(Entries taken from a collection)
══════════════════════════════

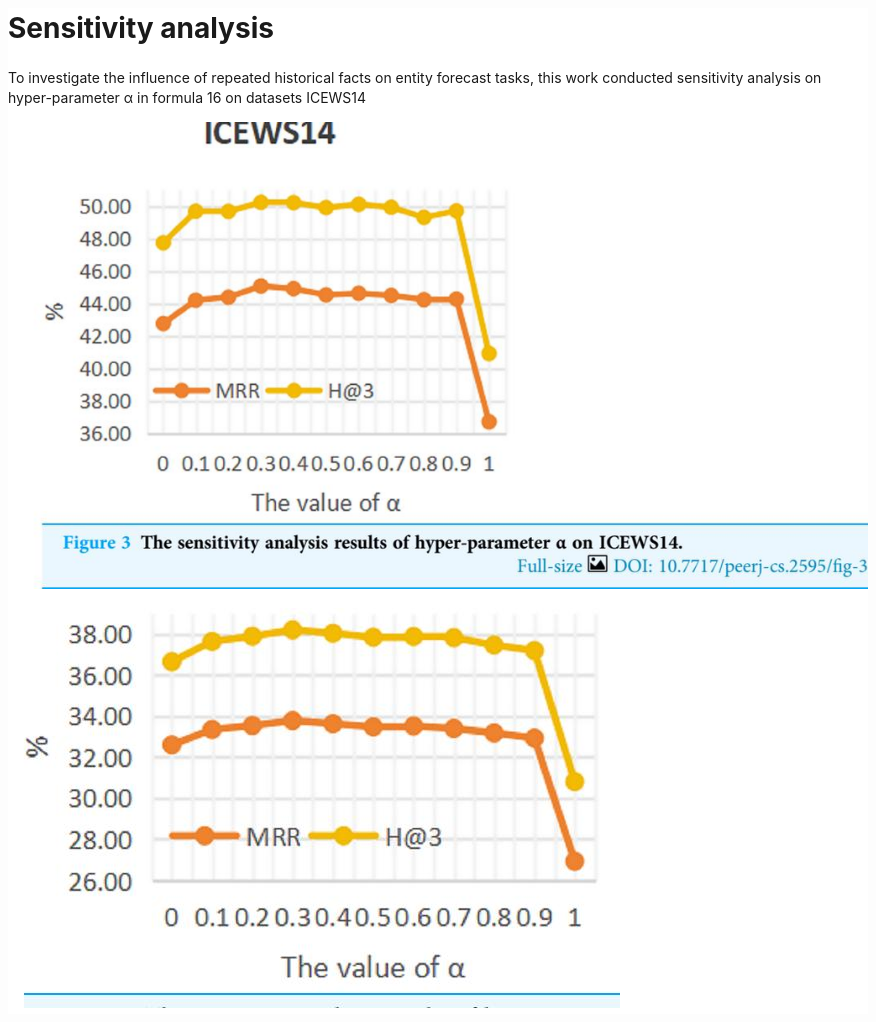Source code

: # Sensitivity analysis

To investigate the influence of repeated historical facts on entity forecast tasks, this work conducted sensitivity analysis on hyper-parameter α in formula 16 on datasets ICEWS14

<span id="page-14-0"></span>![](_page_14_Figure_1.jpeg)


<span id="page-14-1"></span>![](_page_14_Figure_3.jpeg)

══════════════════════════════

Job item: Retype all the records shown above, character for character. Omit every picture.

Answer to this problem:
Source code

: # Sensitivity analysis

To investigate the influence of repeated historical facts on entity forecast tasks, this work conducted sensitivity analysis on hyper-parameter α in formula 16 on datasets ICEWS14

<span id="page-14-0"></span>![](_page_14_Figure_1.jpeg)


<span id="page-14-1"></span>![](_page_14_Figure_3.jpeg)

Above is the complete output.